Mike and I decided to do a little shopping today while I still feel good enough to go out and I took my new 'do for a test run because I was a little tired of the stares. We went to Target, Dicks, and Macy's at the Mall. I'm looking for some yoga-type pants or some comfortable pants that aren't jeans that fit me with my smaller size and that don't cost a lot. Instead, I bought some cute tops to at least help me feel better. Shopping is therapeutic, right?!
After shopping, we were hungry so we headed over to Panera's for lunch. I have to be careful what I eat since I can't eat raw veggies or fruits so I had a plain ham and cheese sandwich with spicy mustard. I never really cared for lettuce on my sandwiches before, but now I really miss it! We ran into Jaycee and friend, Steve, and he saw Mike first but didn't recognize me right away with my new 'do. I look different that I did before, that's for sure! Steve sat and chatted with us while he waited for another Jaycee to meet him there.

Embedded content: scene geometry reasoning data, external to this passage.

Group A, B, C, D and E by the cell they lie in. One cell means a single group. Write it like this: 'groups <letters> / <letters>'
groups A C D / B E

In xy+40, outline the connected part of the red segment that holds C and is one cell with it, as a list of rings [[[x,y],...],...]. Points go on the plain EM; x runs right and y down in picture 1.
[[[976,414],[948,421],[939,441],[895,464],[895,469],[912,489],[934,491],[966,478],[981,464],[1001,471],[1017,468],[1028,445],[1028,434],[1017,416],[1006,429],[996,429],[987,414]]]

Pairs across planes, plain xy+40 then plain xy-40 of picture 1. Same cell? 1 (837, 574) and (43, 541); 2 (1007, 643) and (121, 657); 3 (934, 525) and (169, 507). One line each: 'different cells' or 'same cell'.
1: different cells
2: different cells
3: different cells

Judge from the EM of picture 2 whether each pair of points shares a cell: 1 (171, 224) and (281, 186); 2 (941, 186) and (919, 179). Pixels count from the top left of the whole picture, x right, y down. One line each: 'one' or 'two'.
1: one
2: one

I will say that I am not used to wearing a wig and I started to get a headache. I must wear a stocking cap on my bald head underneath the wig to protect my head because it is a little sensitive. The stocking cap looks like pantyhose without the legs attached. I jokingly asked Mike when I put it on if he was ready to go rob a bank with me. Once I got home, I took the wig off and put on my scarf. Ahhhhhhh, relief.

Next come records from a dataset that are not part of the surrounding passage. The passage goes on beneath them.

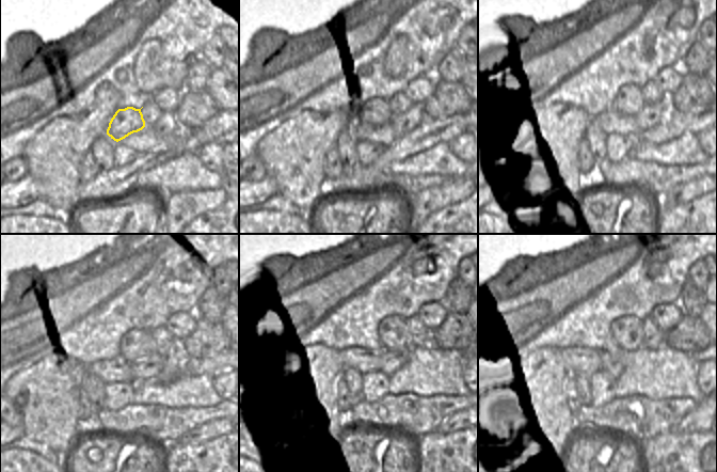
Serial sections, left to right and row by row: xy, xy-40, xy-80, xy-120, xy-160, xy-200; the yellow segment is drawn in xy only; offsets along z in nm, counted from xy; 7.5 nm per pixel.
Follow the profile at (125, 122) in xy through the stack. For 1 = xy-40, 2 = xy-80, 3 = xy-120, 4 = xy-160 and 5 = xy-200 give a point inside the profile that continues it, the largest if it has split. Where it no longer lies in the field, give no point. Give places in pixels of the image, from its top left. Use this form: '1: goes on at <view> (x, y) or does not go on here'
1: goes on at xy-40 (361, 124)
2: goes on at xy-80 (630, 100)
3: goes on at xy-120 (152, 340)
4: goes on at xy-160 (393, 331)
5: goes on at xy-200 (628, 332)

I head back over to NIH around 3pm for my daily pit stop and I must remember to swing by their pharmacy to pick up my truckload of drugs I'll need for the next couple of weeks. I'm so thankful that NIH is free because I can't even imagine to cost of the drugs I take each day. The price is probably enormous. I continue to be thankful that I have really good health benefits because I received a bill from Fairfax Inova Hospital yesterday for my week-long "visit" there at the beginning of April. It was a very large bill, but my cost was $0. I can't even imagine how people without insurance or not very good insurance pay for treatment. It breaks my heart. I think when I am all better, I am going to research some agencies who help families offset medical costs due to cancer and see if I can rally some fundraising support through the Jaycees. If we can even help one person offset some medical costs, that would be amazing. I want to turn my experience and knowledge into something good and help someone else going through a similar experience. It's a tough road already without worrying about how to pay for it later or even postponing treatment because one doesn't have the money to pay for it.